La Constitución de los 13 Estados confederados, la parlamentaria de 1777, y la Constitución de los EE UU, la federal-presidencialista de 1787, no incluyeron declaración alguna de principios universales. El pueblo aprobó el desnudo texto normativo que se sometió a votación. Pero una vez ratificado, los padres de la patria quisieron honrarlo y legitimarlo, en el acto de su publicación, con la inclusión previa de la Declaración de Independencia de 4 de julio de 1776, la bandera de los derechos naturales que enroló a los colonos en la guerra victoriosa contra Gran Bretaña.

En el caso francés, antes de entrar en el debate de los preceptos constitucionales, La Fayette propuso a la Asamblea una declaración de los derechos naturales del individuo semejante a la americana. Su proyecto fue rechazado en virtud de la distinta causa y la diferente finalidad de las dos revoluciones. Malouet vio allí una sociedad de iguales que podía tomar al hombre en el seno de la naturaleza para declarar la igualdad de derechos, y aquí, una sociedad de desiguales que debía marcar los justos límites de la libertad natural. Para eludir la circunstancia histórica, Sieyès propuso unas premisas generales de las que se deducirían lógicamente los preceptos particulares de la Constitución. Ese modo metafísico de extraer de la razón abstracta la concreta ordenación de una Monarquía constitucional, tuvo que suspenderse el 26 de agosto ante la urgencia de organizar los poderes del Estado. Pero las máximas aprobadas hasta entonces se incorporaron a la Constitución como Declaración (incompleta) de derechos del hombre.

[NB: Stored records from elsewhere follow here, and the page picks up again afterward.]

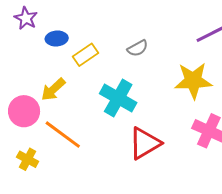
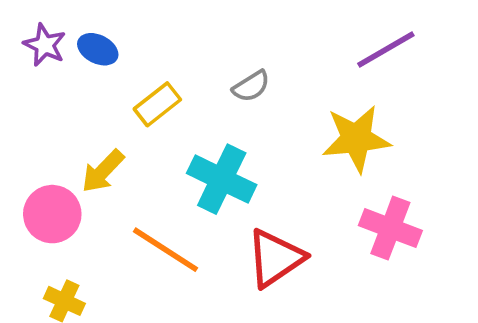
blue ellipse: (57, 39) -> (98, 49), moved, turned 35
orange line: (63, 135) -> (165, 250), moved

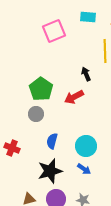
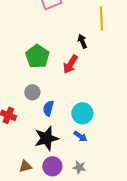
red arrow: (74, 97) -> (70, 64), turned -30
gray circle: (36, 114) -> (32, 92), moved

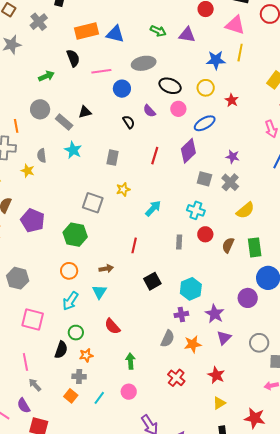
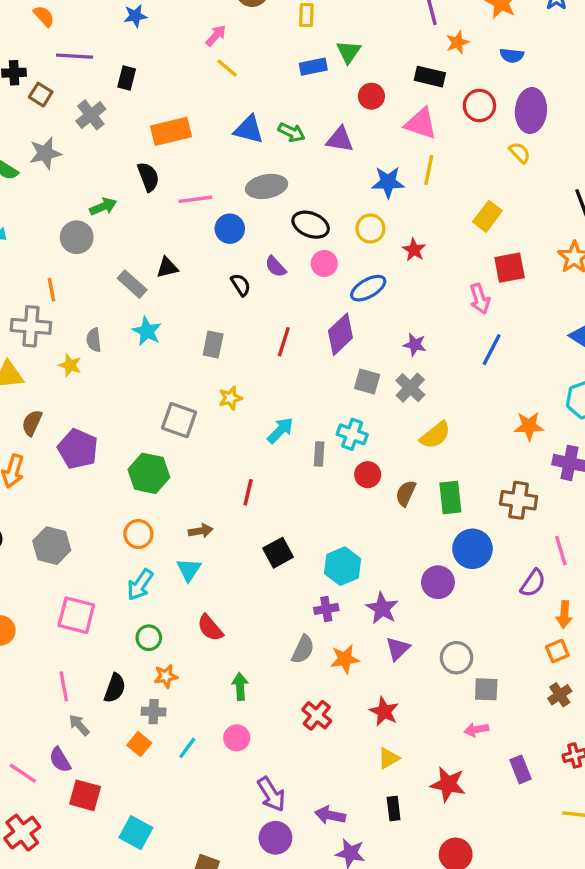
blue triangle: (115, 34) -> (249, 130), moved
gray circle: (40, 109) -> (77, 237), moved
gray rectangle: (179, 242) -> (319, 454), moved
black semicircle: (61, 350) -> (115, 688), moved

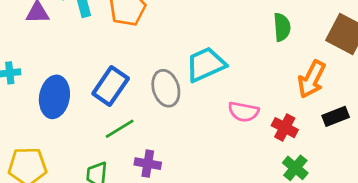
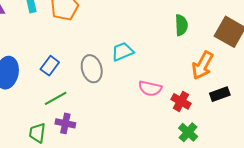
cyan trapezoid: (206, 64) -> (122, 52), size x0.7
blue rectangle: (111, 86) -> (50, 66), size x0.7
purple cross: (148, 164) -> (65, 123), moved

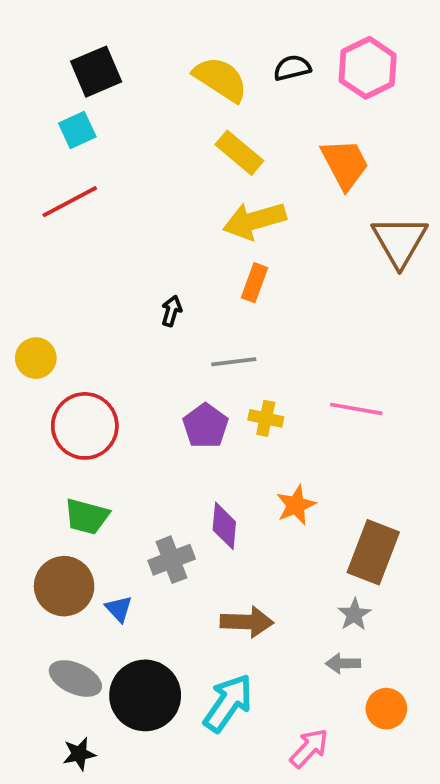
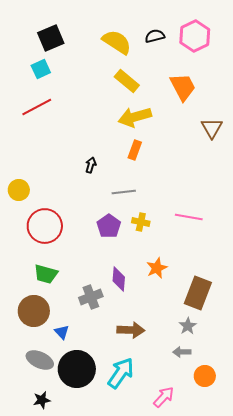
brown triangle: (400, 241) -> (212, 128), size x0.7
blue triangle: (119, 609) -> (62, 332), moved

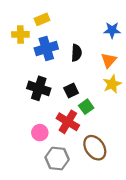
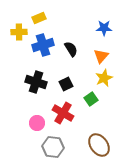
black semicircle: (76, 53) -> (71, 49), turned -35
green square: (86, 107) -> (91, 99), moved
brown ellipse: (95, 148) -> (99, 145), moved

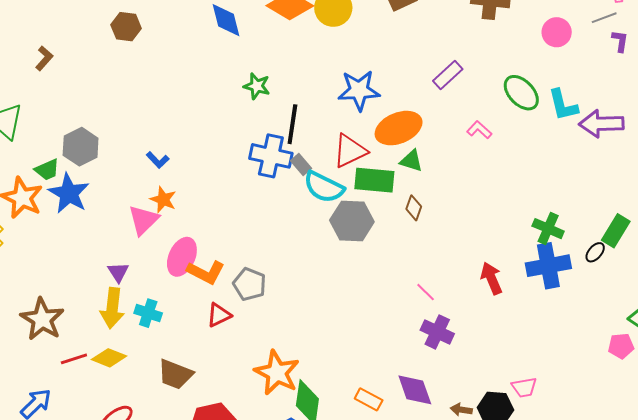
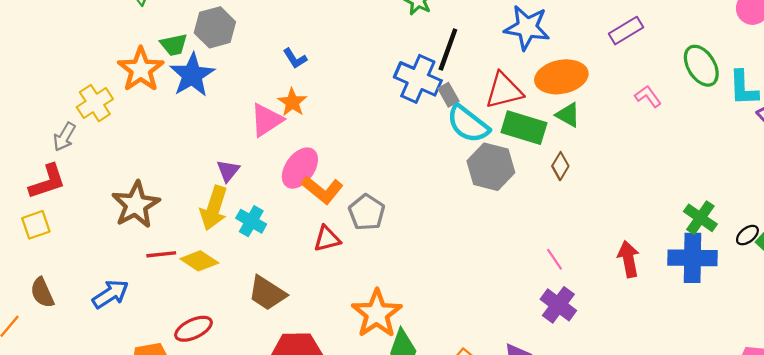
black ellipse: (595, 252) -> (747, 235), moved

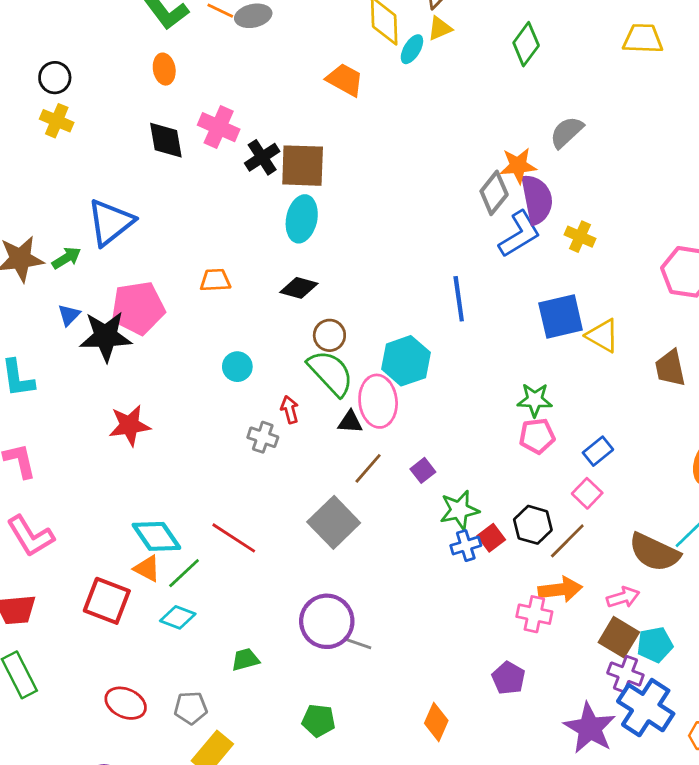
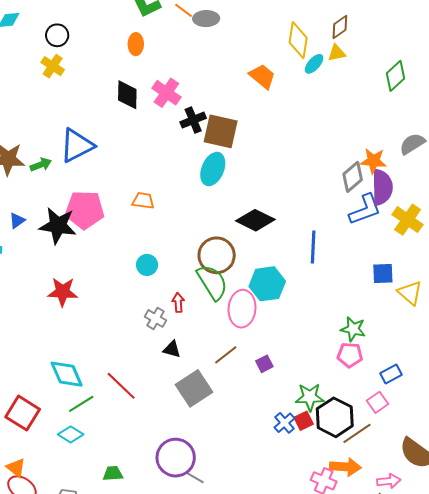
yellow cross: (580, 237) -> (408, 220), size x1.4
black diamond: (299, 288) -> (255, 220), moved, size x1.4
blue triangle: (69, 315) -> (17, 221), moved
blue square: (561, 316) -> (383, 273), size x0.7
brown circle: (329, 335) -> (217, 255), size x1.6
black triangle: (350, 422) -> (172, 349), moved
green star: (459, 510) -> (310, 397), moved
black hexagon: (533, 525) -> (335, 417), size x1.4
blue cross: (466, 546) -> (284, 423), turned -35
orange triangle: (147, 568) -> (16, 468), moved

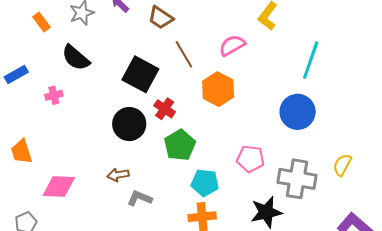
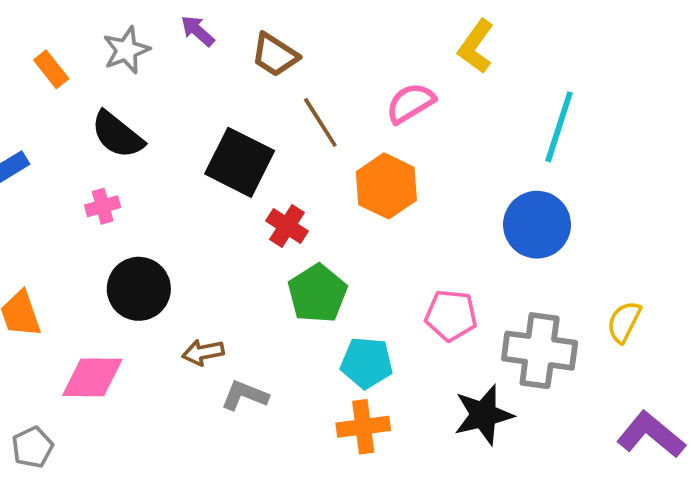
pink cross: (54, 95) -> (103, 206), moved
black circle: (129, 124) -> (139, 289), moved

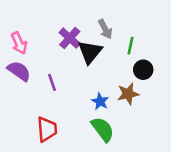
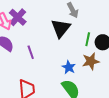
purple cross: (70, 38) -> (18, 17), moved
green line: (131, 46) -> (88, 39), moved

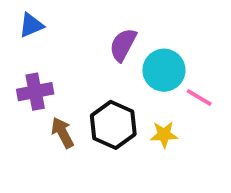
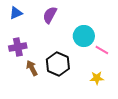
purple semicircle: (123, 45) -> (50, 15), moved
yellow star: (164, 135) -> (97, 78), moved

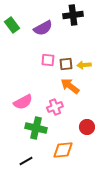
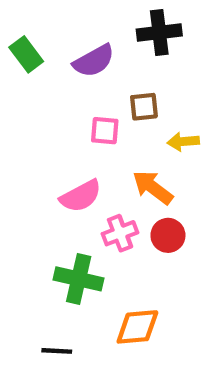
brown square: (66, 64) -> (144, 107), moved
pink semicircle: (23, 102) -> (81, 196), moved
red circle: (87, 127) -> (168, 235), moved
black line: (26, 161) -> (57, 351), turned 32

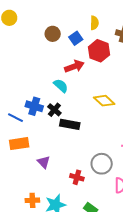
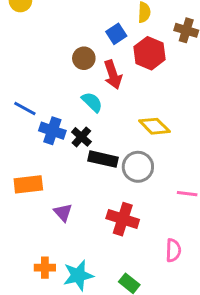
brown circle: (53, 34) -> (84, 58), moved
red arrow: (74, 66) -> (113, 75), turned 90
blue line: (16, 118) -> (25, 109), moved
gray circle: (102, 164) -> (138, 167), moved
red cross: (77, 177) -> (123, 219), moved, size x1.5

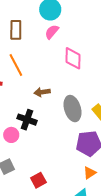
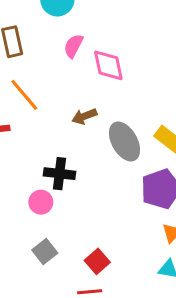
pink semicircle: (52, 32) -> (73, 46), moved
brown arrow: (42, 92) -> (84, 116), moved

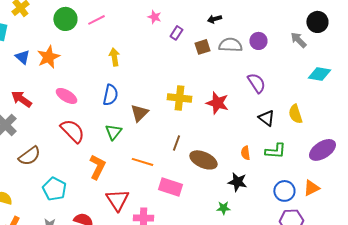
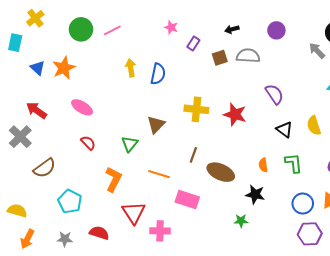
purple circle: (258, 41) -> (276, 30), moved
blue semicircle: (110, 95) -> (158, 74), moved
red semicircle: (72, 131) -> (88, 143), size x0.6
green L-shape: (275, 151) -> (294, 163), turned -100

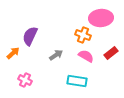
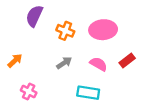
pink ellipse: (101, 18) -> (103, 30), moved
orange cross: (83, 35) -> (65, 31), moved
purple semicircle: (30, 36) -> (34, 16), moved

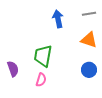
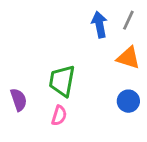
gray line: (89, 14) -> (128, 20), turned -56
blue arrow: (58, 19) -> (99, 25), moved

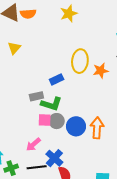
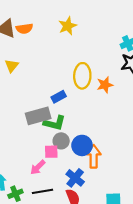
gray rectangle: (36, 96) -> (38, 116), size x1.6
pink square: (45, 120) -> (51, 152), moved
orange arrow: (97, 128) -> (94, 156), moved
blue cross: (54, 158) -> (75, 178), moved

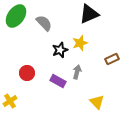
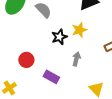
purple rectangle: (58, 81) -> (51, 77), moved

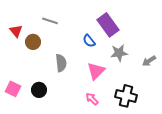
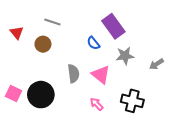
brown circle: (33, 42) -> (43, 44), moved
gray semicircle: (61, 63) -> (73, 74), moved
pink triangle: (96, 71) -> (101, 75), turned -36
black circle: (39, 90) -> (41, 95), size x1.6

La Constitución de la UE no trae su causa de acontecimiento alguno que le haya dado una independencia que honorar, y es irrisorio pensar que sus preceptos sean consecuencias lógicas de unos principios universales de orden moral. Nada justifica, salvo la ignorancia, que el texto normativo esté precedido de un pedante Preámbulo, declarativo de no se sabe qué.